Computational models of current flow during Electroconvulsive Therapy (ECT) rely on the quasi-static assumption, yet tissue impedance during ECT may be frequency specific and change adaptively to local electric field intensity.

Objectives

We systematically consider the application of the quasi-static pipeline to ECT under conditions where 1) static impedance is measured before ECT and 2) during ECT when dynamic impedance is measured. We propose an update to ECT modeling accounting for frequency-dependent impedance.

Methods

The frequency content on an ECT device output is analyzed. The ECT electrode-body impedance under low-current conditions is measured with an impedance analyzer. A framework for ECT modeling under quasi-static conditions based on a single device-specific frequency (e.g., 1 kHz) is proposed.

Results

Impedance using ECT electrodes under low-current is frequency dependent and subject specific, and can be approximated at >100 Hz with a subject-specific lumped parameter circuit model but at <100 Hz increased non-linearly. The ECT device uses a 2 μA 800 Hz test signal and reports a static impedance that approximate 1 kHz impedance.

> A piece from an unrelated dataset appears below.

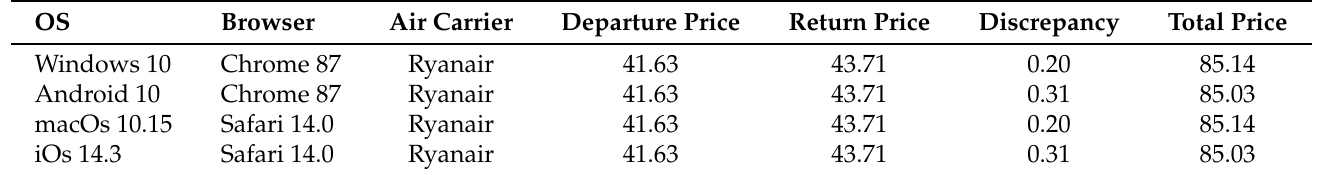
Table 6. Ryanair price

Combined with prior evidence suggesting that conductivity does not vary significantly across ECT output frequencies at high-currents (800–900 mA), we update the adaptive pipeline for ECT modeling centered at 1 kHz frequency. Based on individual MRI and adaptive skin properties, models match static impedance (at 2 μA) and dynamic impedance (at 900 mA) of four ECT subjects.

Conclusions

By considering ECT modeling at a single representative frequency, ECT adaptive and non-adaptive modeling can be rationalized under a quasi-static pipeline.